After the production interactions in this pass, the property’s realtime event mix included:

  • project_click
  • copy_code
  • page_context
  • section_view
  • scroll_depth
  • page_engagement_summary
  • engaged_time

That matters because it proves the setup is not just receiving default GA4 events like page_view and user_engagement.

It is receiving the site-owned vocabulary the whole system was designed around.

Why the property setup and the stack post belong together

The first analytics post on this site is still the broader system-of-record story. This new one exists because the property layer deserves its own explanation.

The stack post answers:

  • how collection gets to GA4
  • how consent works
  • how GTM and server-side GTM are wired
  • how BigQuery and Looker fit in

This property-focused post answers:

  • which GA4 screens mattered
  • what the live property is actually set to
  • how the reporting choices were made
  • how the browser and API proof were gathered
  • where the agent workflow had to adapt

That division feels healthier to me than cramming everything into one giant article.

If I had to do the property pass from zero again

I would do it in this order:

  1. fix property metadata first: timezone, currency, identity
  2. clean up enhanced measurement so custom events stay authoritative
  3. promote the real key events
  4. promote the reporting parameters into custom definitions
  5. verify live traffic in Realtime before chasing standard reports
  6. only use DebugView when a debug-mode session is intentionally part of the workflow
  7. document the awkward leftovers, instead of pretending every legacy artifact disappeared

That order sounds boring. It is also the order that prevents a lot of bad analytics implementations from becoming quietly confusing.

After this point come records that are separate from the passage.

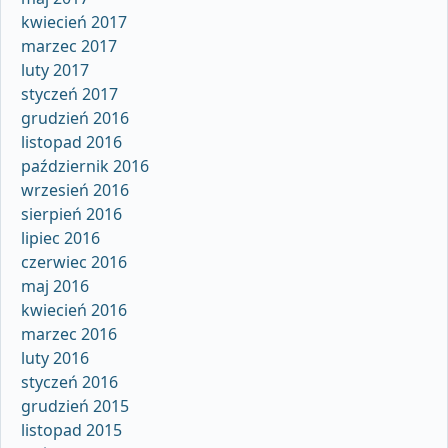
kwiecień 2017
marzec 2017
luty 2017
styczeń 2017
grudzień 2016
listopad 2016
październik 2016
wrzesień 2016
sierpień 2016
lipiec 2016
czerwiec 2016
maj 2016
kwiecień 2016
marzec 2016
luty 2016
styczeń 2016
grudzień 2015
listopad 2015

The files and proof surfaces I would open first next time

If future me had to re-enter this setup quickly, these are the first places I would check:

And if the question was "is the property actually receiving the right traffic right now?", I would trust this order:

  1. site interaction in production
  2. Realtime overview
  3. Analytics realtime API
  4. standard reports later

Why this pass was worth documenting separately

A good analytics setup is easy to flatten into a vague sentence like "GA4 is configured."

That sentence hides almost everything that matters:

  • which reporting assumptions were chosen
  • which auto-collected events were deliberately disabled
  • which business events were promoted
  • which property screens were actually checked
  • how live proof was gathered
  • how authenticated browser issues were handled

This pass was worth documenting because the property is no longer just "present." It is shaped around the site’s real reporting questions, and it has a proof trail that shows how the setup was verified instead of merely declared.